A 2.0 release sounds like it should be a big update, and that actually has turned out to be true here, but more by coincidence. Holster uses semver for version numbers, so this 2.0 update is really just for a small breaking API change: a server now needs to be started with either an explicit port number or a websocket server in their config, there's no longer a default port as a fallback.

This was required because some browser testing frameworks were breaking on the const isNode = typeof document === "undefined" check as they also don't define document. The updated check const isNode = typeof process !== "undefined" && process.versions?.node != null, is a better test for server environments but again is also true for testing libraries like jsdom. So the fix isn't to rely on isNode in the tests, but to explicitly require a port when running a server. The real benefit of this isNode change is that Web Workers should now be supported, which is enough of a reason to make the change. But the reason this has become a big update is because I made some radisk changes, and then didn't want to publish those until I was confident it was stable. This meant I just kept adding other patches while watching how the radisk change was performing.

One other API change is that there is no need for a wait parameter on requests, so there's no reason for an options object at all now.
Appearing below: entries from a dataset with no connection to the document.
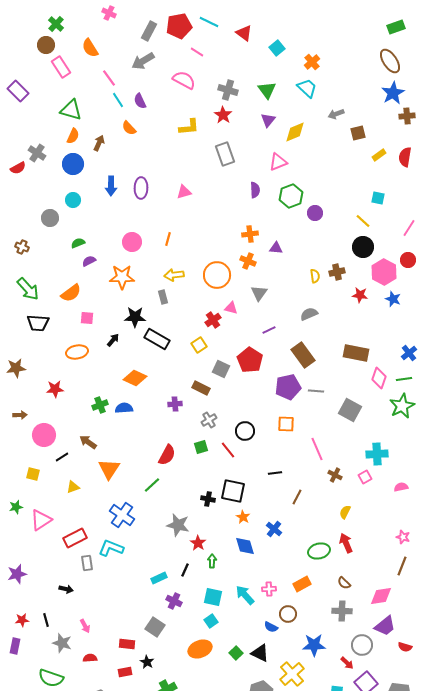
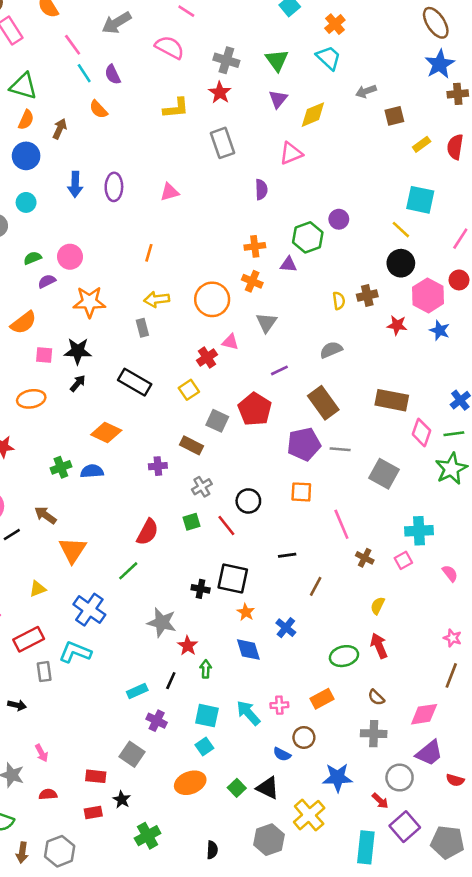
green hexagon: (291, 196) -> (308, 237), moved
cyan square: (378, 198) -> (420, 200), size x1.6
pink circle: (132, 242) -> (70, 257), moved
black star: (135, 317) -> (78, 351), moved
yellow triangle: (73, 487) -> (38, 589), moved
pink semicircle: (401, 487) -> (450, 573), turned 64

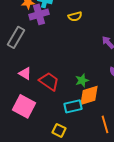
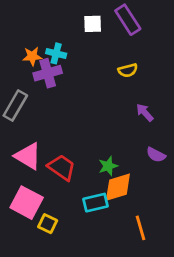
yellow semicircle: (75, 16) -> (128, 70), moved
pink triangle: (25, 73) -> (28, 156), size x1.5
yellow square: (59, 130) -> (48, 224), moved

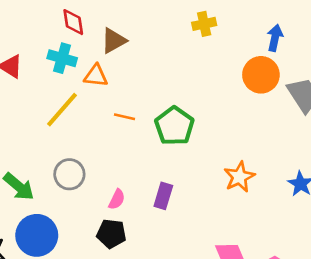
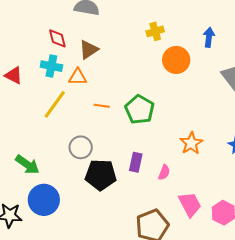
orange circle: (261, 75) -> (176, 60), moved
gray circle: (69, 174) -> (81, 147), moved
pink semicircle: (117, 199) -> (164, 172), moved
black pentagon: (111, 234) -> (101, 175), moved, size x1.4

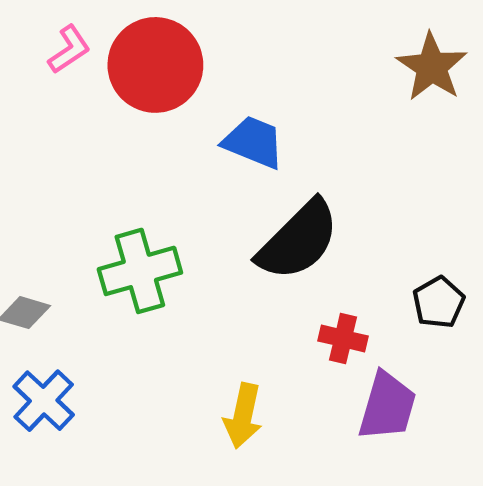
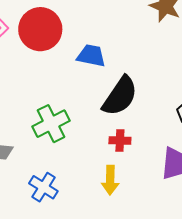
red cross: (343, 339) -> (120, 141), moved
blue cross: (44, 401) -> (43, 187), moved

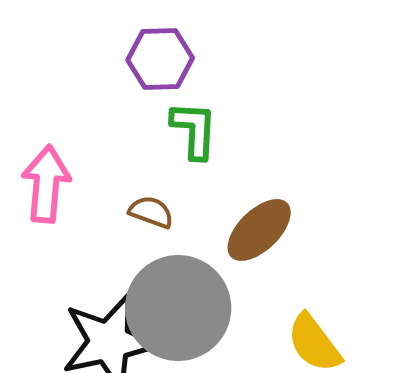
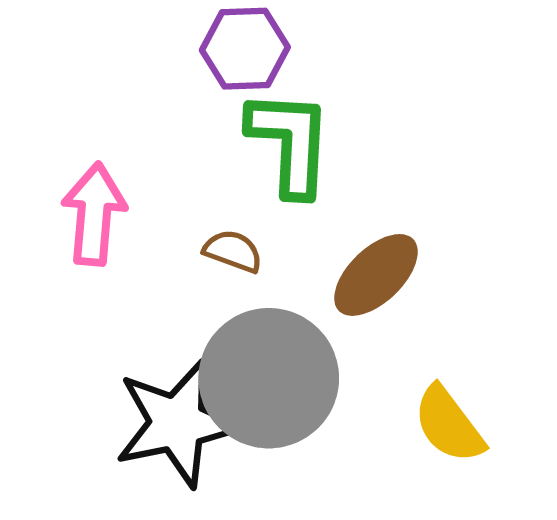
green L-shape: (194, 130) -> (290, 143), size x1.4

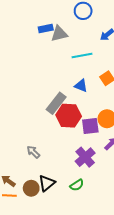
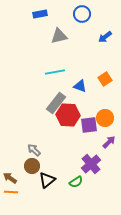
blue rectangle: (46, 29) -> (40, 14), moved
cyan line: (82, 55) -> (55, 72), moved
purple cross: (85, 157) -> (91, 164), moved
brown circle: (31, 188) -> (32, 166), moved

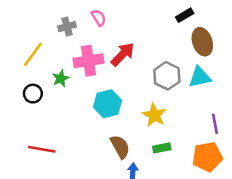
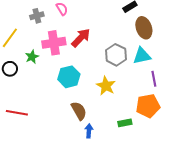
purple line: (215, 124) -> (154, 79), moved
green rectangle: (162, 148) -> (125, 123), moved
orange pentagon: (207, 157) -> (148, 106), moved

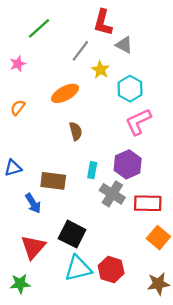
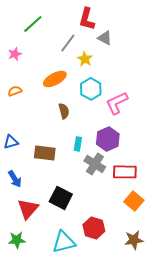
cyan hexagon: (130, 89) -> (91, 89), moved
orange semicircle: (18, 108) -> (15, 91), turned 32
blue arrow: (33, 203) -> (15, 179), moved
cyan triangle: (78, 268) -> (64, 242), moved

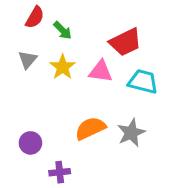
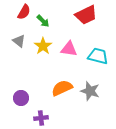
red trapezoid: (125, 42) -> (86, 15), moved
gray triangle: (28, 60) -> (19, 41), turned -32
gray star: (131, 133) -> (90, 91), turned -30

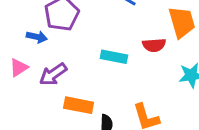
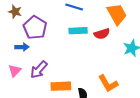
cyan rectangle: (114, 57) -> (78, 31), moved

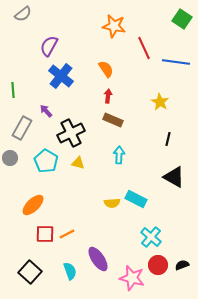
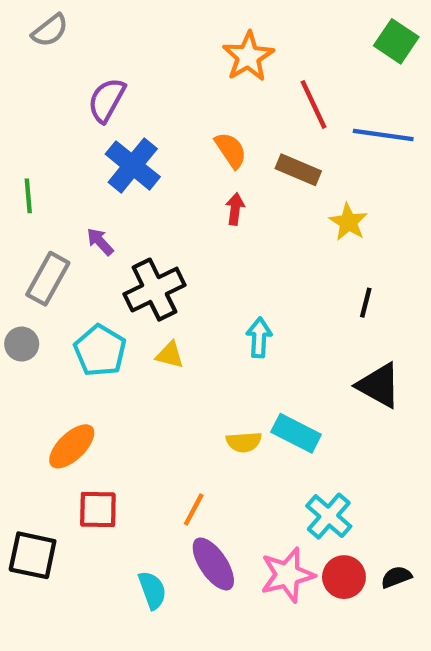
orange star: (114, 26) -> (248, 57), turned 30
brown rectangle: (113, 120) -> (298, 170), moved
orange line: (67, 234) -> (194, 510), moved, turned -35
black square: (30, 272) -> (33, 555), moved, turned -30
pink star: (132, 278) -> (287, 575), moved, turned -30

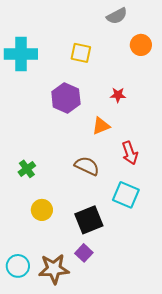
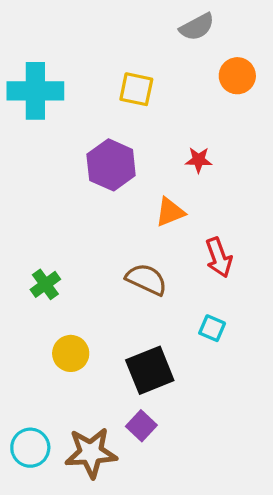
cyan square: (126, 195) -> (212, 328), size x0.6

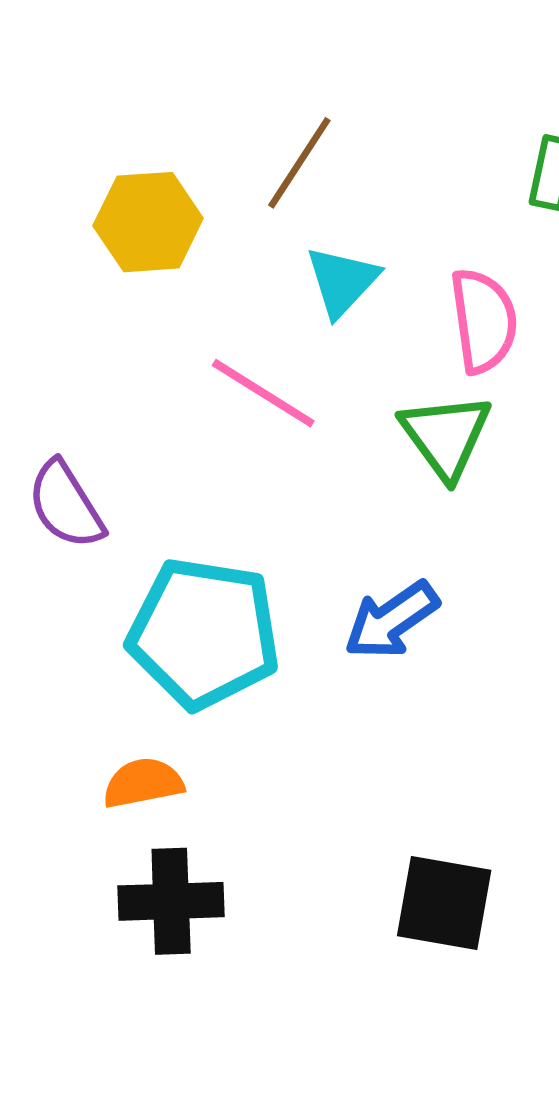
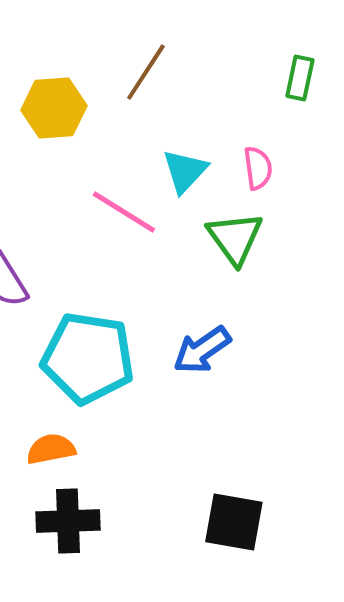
cyan triangle: (342, 281) -> (185, 171), moved
pink semicircle: (484, 321) -> (258, 168), size x0.7

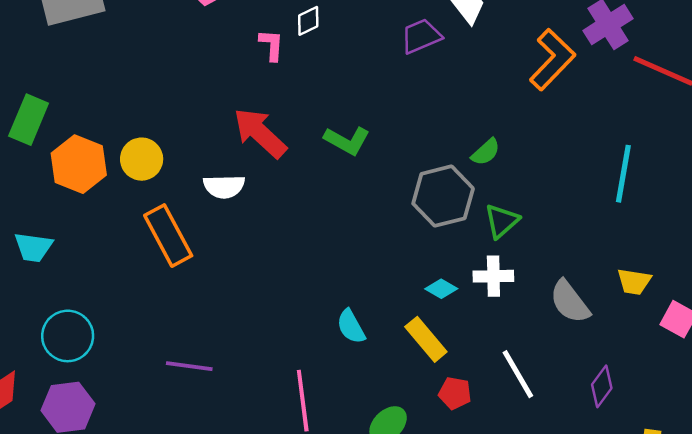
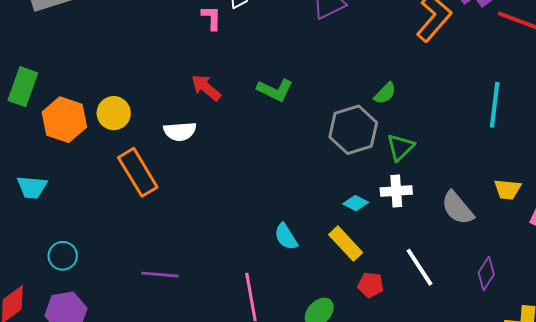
red arrow: (260, 133) -> (206, 88), size x0.7
cyan circle: (68, 336) -> (63, 256), size x0.7

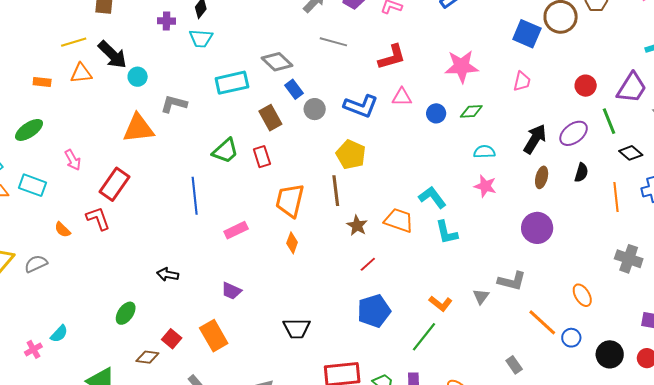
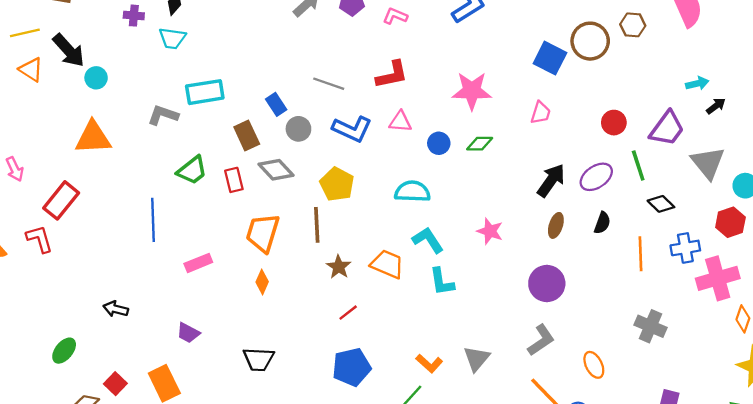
gray line: (333, 42) -> (329, 84), moved
gray diamond: (277, 62) -> (276, 170), moved
orange triangle: (81, 73) -> (31, 69), turned 35
gray L-shape: (174, 104) -> (163, 115), moved
cyan semicircle: (484, 152) -> (412, 192), moved, size x1.4
gray L-shape: (512, 281) -> (541, 340), moved, turned -52
gray triangle: (481, 296) -> (477, 359), size x1.4
black trapezoid: (297, 328) -> (259, 359), moved

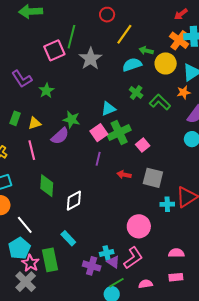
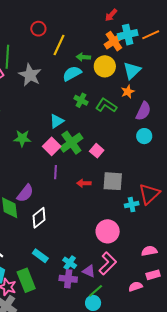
orange cross: (179, 40) -> (114, 41), turned 30
purple semicircle: (60, 136) -> (25, 193), moved
cyan cross: (107, 253) -> (70, 263), moved, turned -32
pink semicircle: (146, 284) -> (135, 286), moved

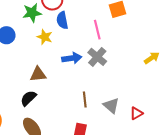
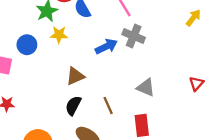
yellow star: (45, 37) -> (59, 35), moved
brown line: (85, 100) -> (108, 105), moved
gray triangle: (111, 106) -> (146, 87), moved

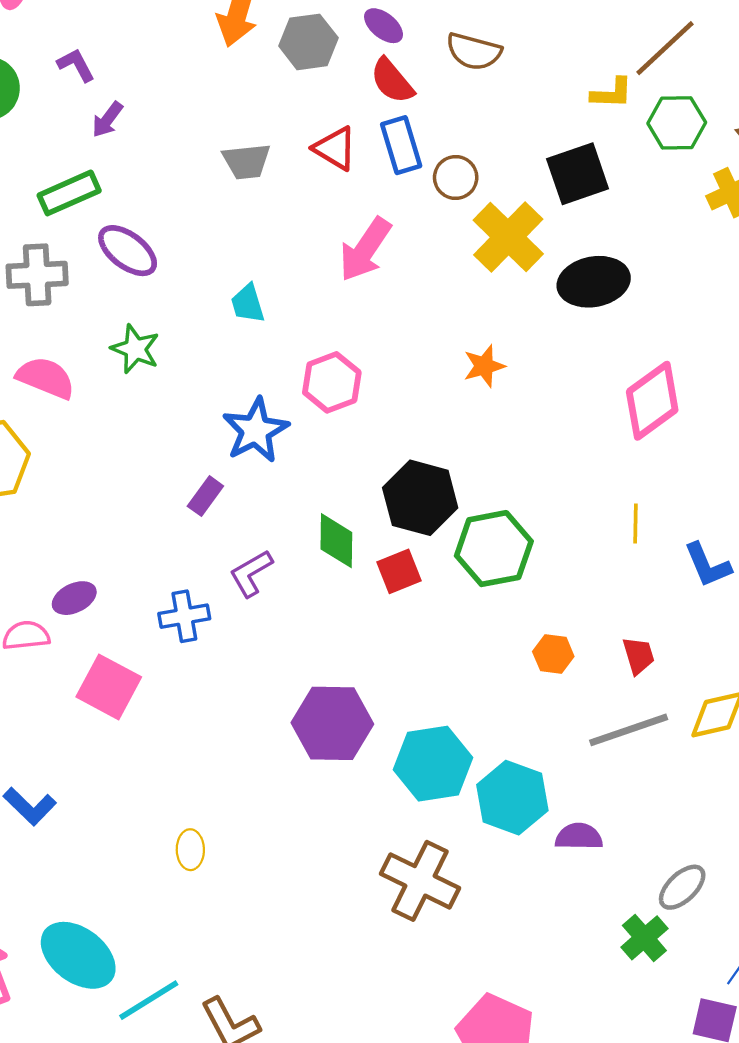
This was previously helpful if you wanted to wait longer for certain queries, but this update has dealt with timeout issues internally so there's no longer a reason to specify it. So requests are either fast if you've requested a key previously, or given much more time to check the network if it hasn't been seen before.

My last update mentioned using private browsing mode for testing, but even better than that is going offline and seeing how Holster handles fetching data. The honest answer was not very well, requests would fall through to the network and get stuck in a queue that couldn't be processed. But this also made it quite easy to find what needed improving. When a query is made via the API, the first place to check is in-memory, ie "the graph". There were a few places where it wasn't capturing everything available, so requests would fall through to disk.

Next there were the radisk improvements I mentioned. The change was quite simple, radisk shouldn't ever really time out unless there's an actual problem reading from disk. So timeouts have been mostly removed, file lookup has got faster and file splitting has improved too. It would previously split into the configured size and a smaller file for the overflow, now it aims for half each which is what GunDB tries to do too.

So now if the browser has previously synchronised all available data, no network requests are required. Lastly if something does fall through to a network request when offline then there's much better recovery there too.